The rain had finished, and wind had sprung up to send away the mist and open the sky. As a lad, I'd loved the enormous skies arching over the farmland that rolled to miles of marshes and gray sea. This was the land of my childhood, where I'd played among the tall marsh grass and hidden in fishing boats so I could go out to sea with the men. The fishermen had taught me to fish, and I'd brought the spoils home to our cook, who was careful not to tell my father where she'd obtained them.
I'd roamed fearlessly, brought home when I strayed too far by farmers, villagers, fishermen, or the publican at Parson's Point. I'd found many ways to elude the nannies, tutors, horse masters, or whatever teacher of the moment my father saw fit to employ. None stayed long, and he'd always try to cheat them out of their fee.
It was in this land that I'd learned the lure of the fairer sex, the first in the form of a barmaid in Blakeney the summer I'd been fifteen. She'd been older than me-sixteen-and I'd thought her the most beautiful creature I'd ever seen.

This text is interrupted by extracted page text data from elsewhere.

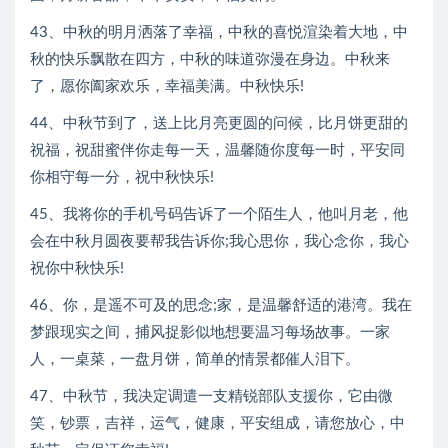
43、中秋的明月洒落了幸福，中秋的喜悦渲染着大地，中
秋的快乐飘散在四方，中秋的味道弥漫在身边。中秋来
了，愿你阖家欢乐，幸福美满。中秋快乐!
44、中秋节到了，送上比月亮更圆的问候，比月饼更甜的
祝福，祝甜蜜伴你走每一天，温馨随你度每一时，平安同
你相守每一分，祝中秋快乐!
45、我将你的手机号码告诉了一个陌生人，他叫月老，他
会在中秋月圆夜要帮我告诉你;我心思你，我心念你，我心
祝你中秋快乐!
46、你，是遥不可及的思念;家，是温馨舒适的港湾。我在
梦跟现实之间，捕风捉影似地想要温习每场故事。一家
人，一桌菜，一盘月饼，简单的情景都催人泪下。
47、中秋节，我决定调遣一支精锐部队支援你，它由微
笑，钞票，吉祥，运气，健康，平安组成，请您放心，中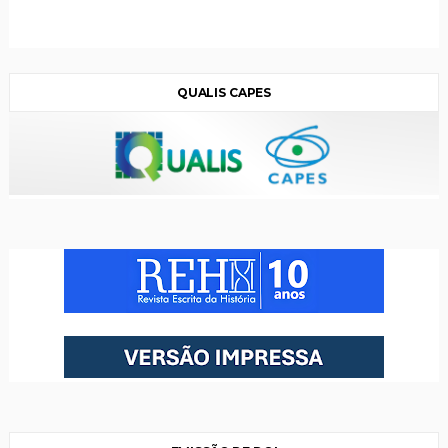
QUALIS CAPES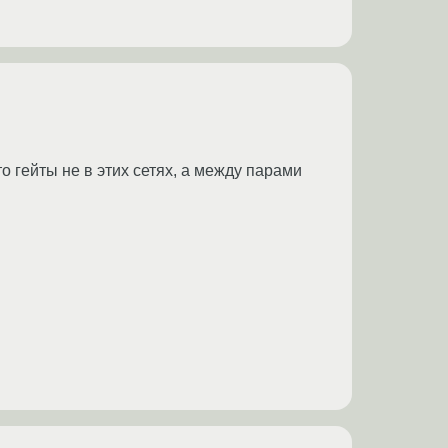
то гейты не в этих сетях, а между парами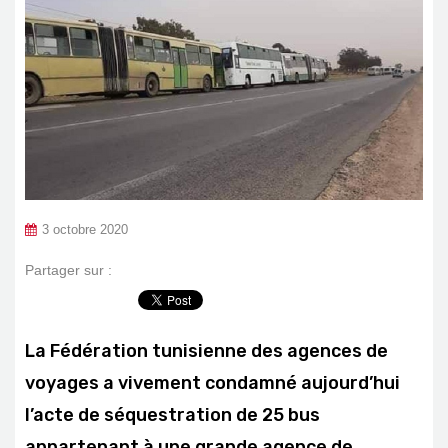
3 octobre 2020
Partager sur :
La Fédération tunisienne des agences de
voyages a vivement condamné aujourd’hui
l’acte de séquestration de 25 bus
appartenant à une grande agence de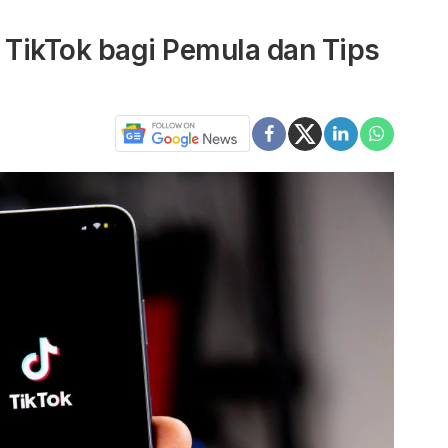
 TikTok bagi Pemula dan Tips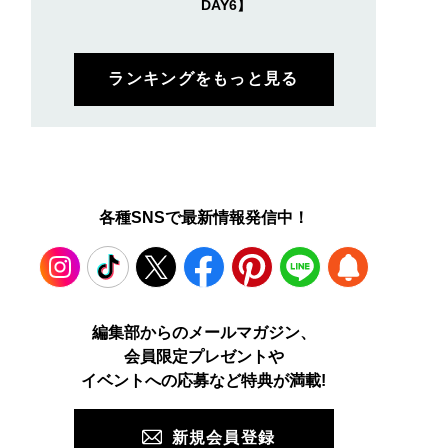
DAY6】
ランキングをもっと見る
各種SNSで最新情報発信中！
Instagram
TikTok
X
Facebook
Pinterest
LINE
WEB
編集部からのメールマガジン、
会員限定プレゼントや
PUSH
イベントへの応募など特典が満載!
新規会員登録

I'd reveled in the conquest until I returned to school at Michaelmas, to later learn that said young woman was quite loose with her favors. Ours would hardly be the love of legend. She'd married at eighteen and gone to Suffolk with her husband, and was there now for all I knew.
Cooper said nothing on the road, a man with a habit of silence. I who never liked talking for the sake of it started to find him restful.
We went through the gate to the weed-choked drive. Cooper glanced about askance as he climbed over bracken on the way to the house. A cart stood in front of it, the horse let loose to graze as he liked. I dismounted, removed my horse's saddle and bridle, and let it join the carthorse.